*Tasks for this exercise*:
• 1. According to the passage on Pranas Končius, what award was he posthumously given in 2000?
• 2. From the passage on Pranas Končius, extract the part that begins at the words "Končius was implicated" and ends after "the post-war period.".

*Supplied passage*:
Pranas Končius code name Adomas (born in 1911 in Bargaliai, Kretinga district) was the last anti-Soviet Lithuanian partisan killed in action. He was shot by MVD forces on July 6, 1965 (or according to other sources shot himself in order not to be captured on July 13). There still were remaining anti-Soviet partisans, who legalised themselves later or lived illegally for decades to come.

Before World War II, Končius served in the Lithuanian Army. He also participated in the anti-Soviet June Uprising in 1941. In 2000, Končius was posthumously awarded the Cross of Vytis. In September 2015, President of Lithuania Dalia Grybauskaitė signed a decree which took away the award due to him being involved in the Holocaust.

Končius was implicated in the massacre of about 100 Jewish men at the Salantai Jewish cemetery and the shootings of 11 Jews at the Šalynas Manor while he served in the Salantai Auxiliary Police. He and other police officers led 70 Jewish women from Salantai to the site of their mass murder in the Šateikiai Forest, beat them with rifle butts, kicked them and participated in shooting them. He was also implicated in the massacre of 150 Jewish women and children in the Šateikiai Forest, and the seizure of their property. Končius was also accused of looting from civilians and Soviet activists in the post-war period.

*Records provided*:
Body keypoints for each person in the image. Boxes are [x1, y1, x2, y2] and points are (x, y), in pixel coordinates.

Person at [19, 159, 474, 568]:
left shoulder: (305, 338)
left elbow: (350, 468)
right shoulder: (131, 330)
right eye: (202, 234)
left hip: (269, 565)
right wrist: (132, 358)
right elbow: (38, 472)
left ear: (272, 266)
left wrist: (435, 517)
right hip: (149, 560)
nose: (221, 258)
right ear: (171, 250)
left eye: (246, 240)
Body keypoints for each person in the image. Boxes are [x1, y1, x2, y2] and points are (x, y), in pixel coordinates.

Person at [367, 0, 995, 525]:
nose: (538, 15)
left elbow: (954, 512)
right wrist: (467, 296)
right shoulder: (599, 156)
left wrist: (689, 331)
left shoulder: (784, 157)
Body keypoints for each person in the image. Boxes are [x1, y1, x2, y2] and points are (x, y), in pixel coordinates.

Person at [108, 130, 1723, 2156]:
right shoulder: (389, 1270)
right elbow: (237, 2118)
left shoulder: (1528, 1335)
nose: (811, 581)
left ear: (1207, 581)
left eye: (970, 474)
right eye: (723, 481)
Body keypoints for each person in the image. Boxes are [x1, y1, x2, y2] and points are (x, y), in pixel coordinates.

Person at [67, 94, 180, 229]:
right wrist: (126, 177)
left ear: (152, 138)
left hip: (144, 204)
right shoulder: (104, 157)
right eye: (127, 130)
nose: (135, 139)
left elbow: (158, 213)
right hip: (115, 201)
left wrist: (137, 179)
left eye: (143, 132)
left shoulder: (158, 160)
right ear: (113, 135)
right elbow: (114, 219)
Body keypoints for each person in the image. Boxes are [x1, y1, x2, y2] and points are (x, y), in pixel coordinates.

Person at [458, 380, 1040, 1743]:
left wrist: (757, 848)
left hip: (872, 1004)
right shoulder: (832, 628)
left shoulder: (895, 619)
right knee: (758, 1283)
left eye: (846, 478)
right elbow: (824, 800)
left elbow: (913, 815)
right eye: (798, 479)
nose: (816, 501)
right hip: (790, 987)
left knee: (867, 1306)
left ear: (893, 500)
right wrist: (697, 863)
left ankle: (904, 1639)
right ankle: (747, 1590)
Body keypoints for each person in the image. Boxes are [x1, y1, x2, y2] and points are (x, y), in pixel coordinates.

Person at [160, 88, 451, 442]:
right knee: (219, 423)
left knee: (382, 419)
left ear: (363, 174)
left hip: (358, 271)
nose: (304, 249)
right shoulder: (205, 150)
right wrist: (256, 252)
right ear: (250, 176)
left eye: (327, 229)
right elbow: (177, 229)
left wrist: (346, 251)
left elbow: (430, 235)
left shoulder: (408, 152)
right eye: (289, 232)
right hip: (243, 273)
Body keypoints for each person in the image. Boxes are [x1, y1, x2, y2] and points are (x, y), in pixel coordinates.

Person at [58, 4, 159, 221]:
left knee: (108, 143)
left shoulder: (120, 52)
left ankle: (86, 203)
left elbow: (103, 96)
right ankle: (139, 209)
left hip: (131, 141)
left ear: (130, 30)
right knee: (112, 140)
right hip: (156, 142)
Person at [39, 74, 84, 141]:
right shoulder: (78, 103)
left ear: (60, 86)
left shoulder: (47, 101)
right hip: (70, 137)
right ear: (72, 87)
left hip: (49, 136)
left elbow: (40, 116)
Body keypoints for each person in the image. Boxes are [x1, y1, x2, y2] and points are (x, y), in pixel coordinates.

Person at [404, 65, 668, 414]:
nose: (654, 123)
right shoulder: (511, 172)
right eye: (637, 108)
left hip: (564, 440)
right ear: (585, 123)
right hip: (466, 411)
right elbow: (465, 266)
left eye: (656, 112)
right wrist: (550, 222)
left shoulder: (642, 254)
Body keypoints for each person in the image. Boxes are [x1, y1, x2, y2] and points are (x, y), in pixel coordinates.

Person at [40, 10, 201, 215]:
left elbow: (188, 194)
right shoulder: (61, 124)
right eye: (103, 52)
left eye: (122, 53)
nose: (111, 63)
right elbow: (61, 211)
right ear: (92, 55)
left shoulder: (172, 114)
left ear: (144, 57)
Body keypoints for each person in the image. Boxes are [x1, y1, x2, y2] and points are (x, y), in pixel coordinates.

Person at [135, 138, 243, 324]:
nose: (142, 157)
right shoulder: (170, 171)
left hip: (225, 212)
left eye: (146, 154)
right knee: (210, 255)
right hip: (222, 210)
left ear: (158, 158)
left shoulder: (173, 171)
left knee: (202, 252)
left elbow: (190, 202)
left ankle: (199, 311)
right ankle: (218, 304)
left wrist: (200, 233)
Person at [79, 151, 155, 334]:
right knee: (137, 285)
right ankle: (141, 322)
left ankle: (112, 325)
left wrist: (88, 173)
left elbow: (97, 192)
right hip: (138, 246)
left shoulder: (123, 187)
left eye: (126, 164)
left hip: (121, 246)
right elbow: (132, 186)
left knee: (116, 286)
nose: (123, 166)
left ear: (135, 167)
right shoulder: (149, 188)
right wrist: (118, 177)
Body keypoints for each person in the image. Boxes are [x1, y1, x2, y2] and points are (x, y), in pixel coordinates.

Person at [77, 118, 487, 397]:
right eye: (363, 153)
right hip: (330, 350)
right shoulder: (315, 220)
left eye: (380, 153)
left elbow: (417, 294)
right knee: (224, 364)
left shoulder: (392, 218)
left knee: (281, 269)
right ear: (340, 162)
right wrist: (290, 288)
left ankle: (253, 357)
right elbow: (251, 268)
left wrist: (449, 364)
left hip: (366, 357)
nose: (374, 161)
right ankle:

*Answer list*:
• 1. The Cross of Vytis.

• 2.
Končius was implicated in the massacre of about 100 Jewish men at the Salantai Jewish cemetery and the shootings of 11 Jews at the Šalynas Manor while he served in the Salantai Auxiliary Police. He and other police officers led 70 Jewish women from Salantai to the site of their mass murder in the Šateikiai Forest, beat them with rifle butts, kicked them and participated in shooting them. He was also implicated in the massacre of 150 Jewish women and children in the Šateikiai Forest, and the seizure of their property. Končius was also accused of looting from civilians and Soviet activists in the post-war period.